- **Directions for this task**:
Arrange as a numbered list the part of the lines below that opens with the line containing "How many bars are there in each group?" and closes with the line containing "Reading left to". Skip blank lines and leave the pictures out.

- **Supplied material**:
###
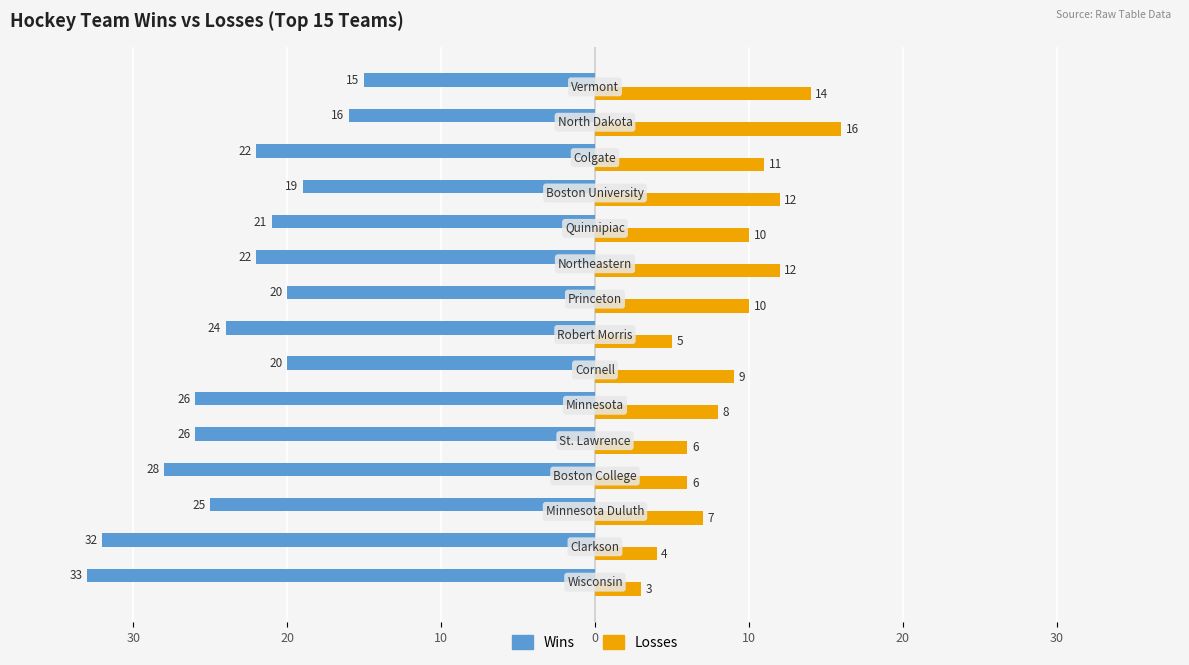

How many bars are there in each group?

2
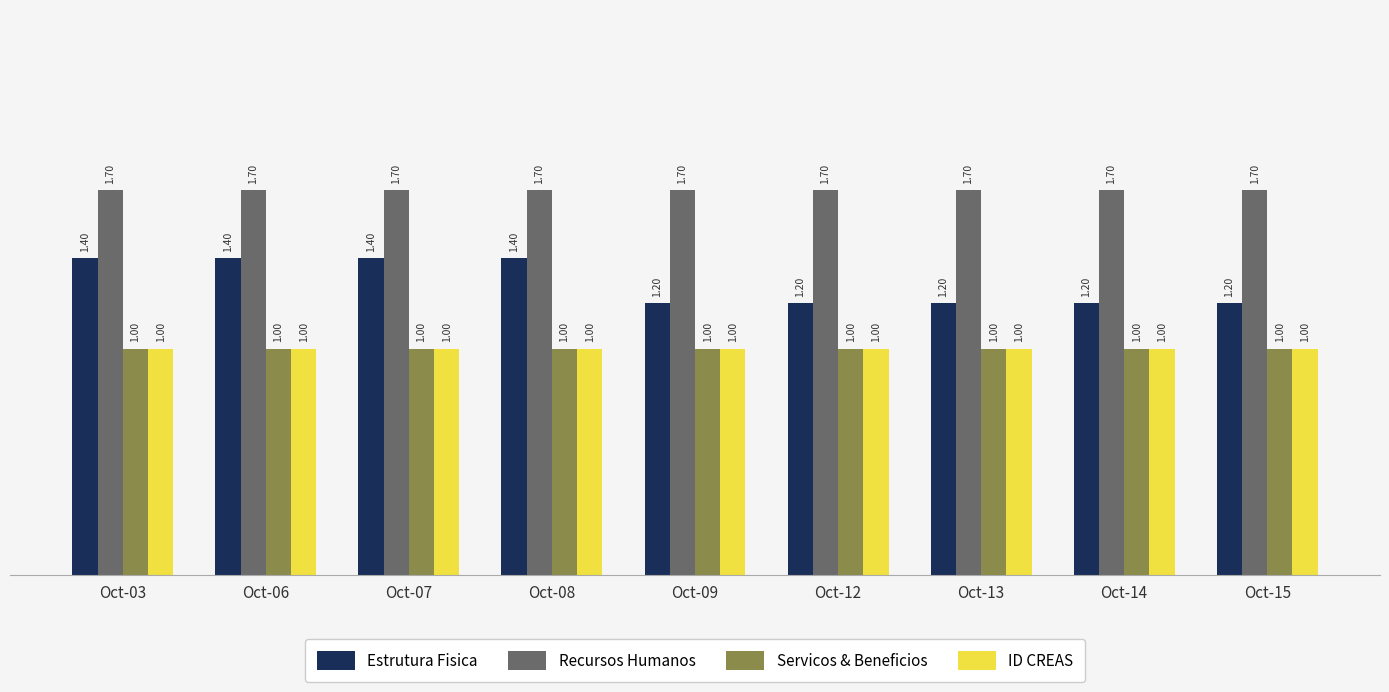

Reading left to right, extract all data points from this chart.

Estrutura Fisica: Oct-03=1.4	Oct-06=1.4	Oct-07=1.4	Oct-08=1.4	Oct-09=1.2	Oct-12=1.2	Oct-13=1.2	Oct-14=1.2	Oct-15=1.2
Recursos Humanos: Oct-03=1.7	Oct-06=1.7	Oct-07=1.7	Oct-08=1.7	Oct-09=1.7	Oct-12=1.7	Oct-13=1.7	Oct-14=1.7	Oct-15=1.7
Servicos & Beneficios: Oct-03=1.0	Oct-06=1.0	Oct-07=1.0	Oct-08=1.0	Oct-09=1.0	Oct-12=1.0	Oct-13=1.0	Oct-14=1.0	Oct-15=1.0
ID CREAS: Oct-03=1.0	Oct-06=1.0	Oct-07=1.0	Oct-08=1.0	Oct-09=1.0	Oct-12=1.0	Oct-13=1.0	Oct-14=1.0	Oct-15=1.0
###
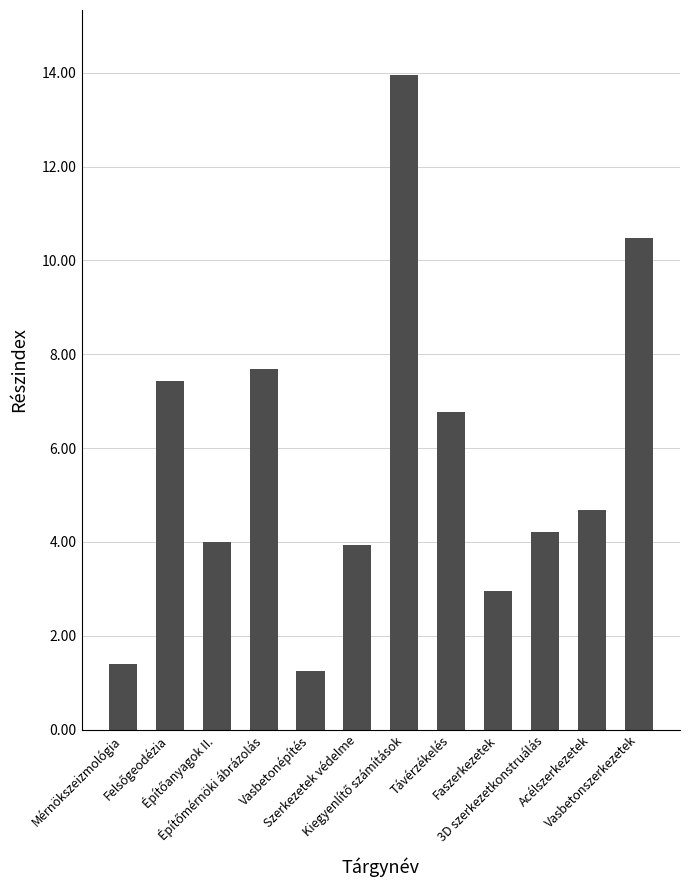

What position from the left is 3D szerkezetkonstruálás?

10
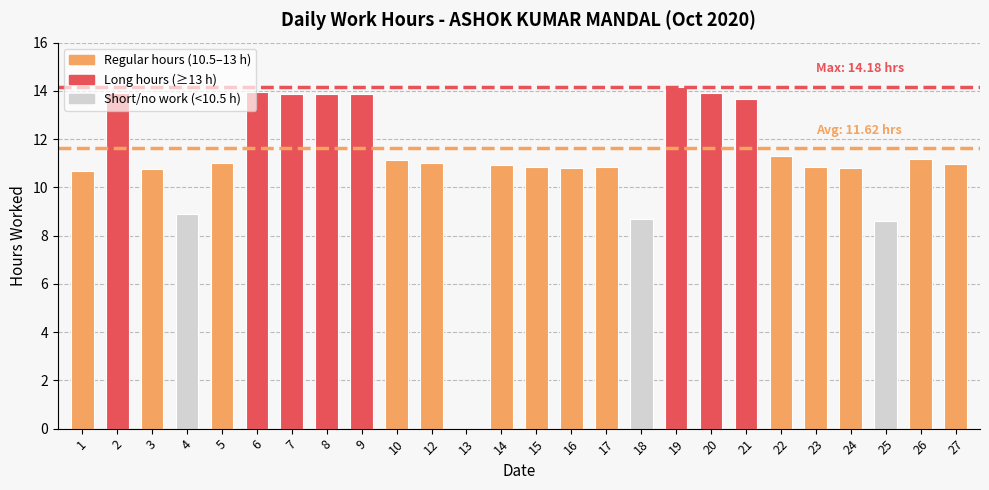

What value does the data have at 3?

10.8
###
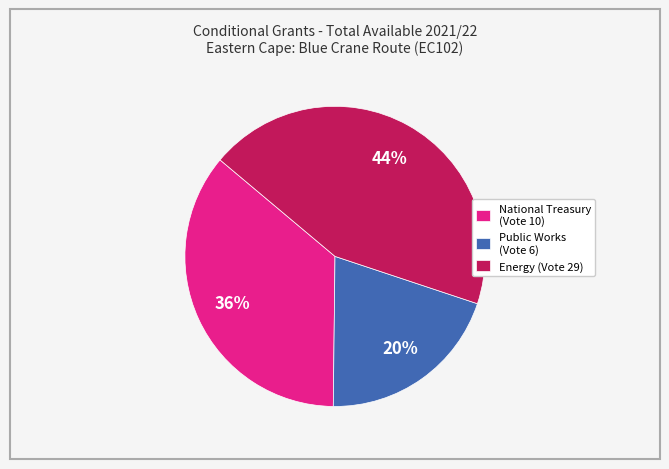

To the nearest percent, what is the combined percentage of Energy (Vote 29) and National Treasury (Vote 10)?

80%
###
- **Finished task**:
1. How many bars are there in each group?
2. 2
3. Reading left to right, extract all data points from this chart.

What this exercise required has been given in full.